Aim of the exercise. Transcribe the theater review below word for word, in full.

Ray Bradbury

The Art of the Airwaves

Radio Hour, the latest Yale Cabaret offering, was a good choice for Halloween weekend, featuring “Zero Hour,” an eerie sci-fi tale by Ray Bradbury, adapted for radio, and an episode of John Meston’s Gunsmoke. The show, a live “broadcast” in the style of late fifties radio, offers not only the entertainment of experiencing the variety of voices an actor is capable of, but also the opportunity to see the making of all the special sound effects, called Foley.

Conceived by Tyler Kieffer—who gets to do the unmistakeable voice of Sheriff Matt Dillon’s sidekick, Chester, in Gunsmoke—and Steve Brush, who, like Kieffer, performs some of the many sound effects, and directed by Paula Bennett, the show is a straight-forward homage to an era of entertainment that predates most of us in the audience. The best thing about the show is its grasp of the showbiz conventions that made radio programs so indelible for their listeners, and its wonderful evocation, via Hunter Kaczorowski's costumes and the props of Reid Thompson's scenic design, of radio as it was two generations ago.

Source material.
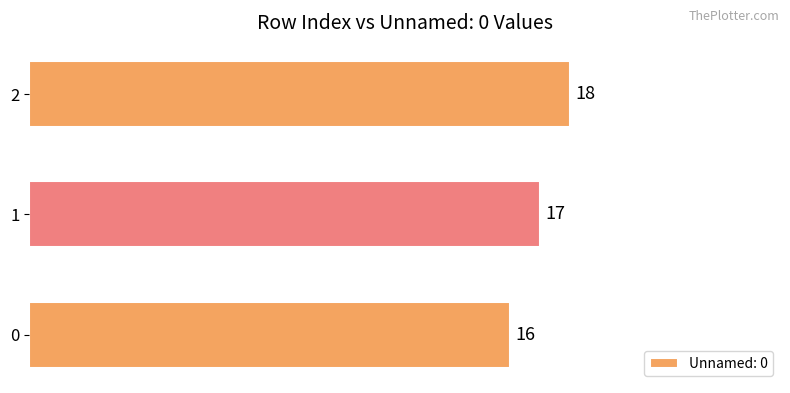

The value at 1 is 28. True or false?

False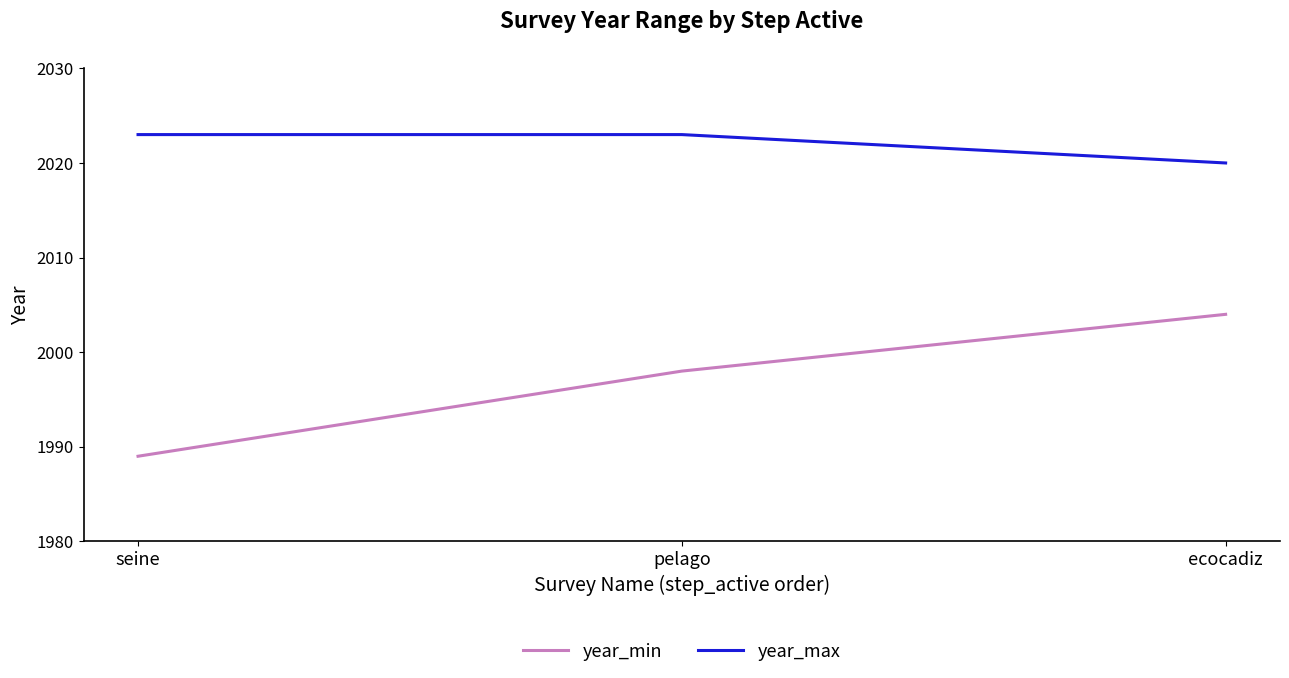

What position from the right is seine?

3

--

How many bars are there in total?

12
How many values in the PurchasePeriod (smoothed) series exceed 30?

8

Finished exercise.
Ray Bradbury

The Art of the Airwaves

Radio Hour, the latest Yale Cabaret offering, was a good choice for Halloween weekend, featuring “Zero Hour,” an eerie sci-fi tale by Ray Bradbury, adapted for radio, and an episode of John Meston’s Gunsmoke. The show, a live “broadcast” in the style of late fifties radio, offers not only the entertainment of experiencing the variety of voices an actor is capable of, but also the opportunity to see the making of all the special sound effects, called Foley.

Conceived by Tyler Kieffer—who gets to do the unmistakeable voice of Sheriff Matt Dillon’s sidekick, Chester, in Gunsmoke—and Steve Brush, who, like Kieffer, performs some of the many sound effects, and directed by Paula Bennett, the show is a straight-forward homage to an era of entertainment that predates most of us in the audience. The best thing about the show is its grasp of the showbiz conventions that made radio programs so indelible for their listeners, and its wonderful evocation, via Hunter Kaczorowski's costumes and the props of Reid Thompson's scenic design, of radio as it was two generations ago.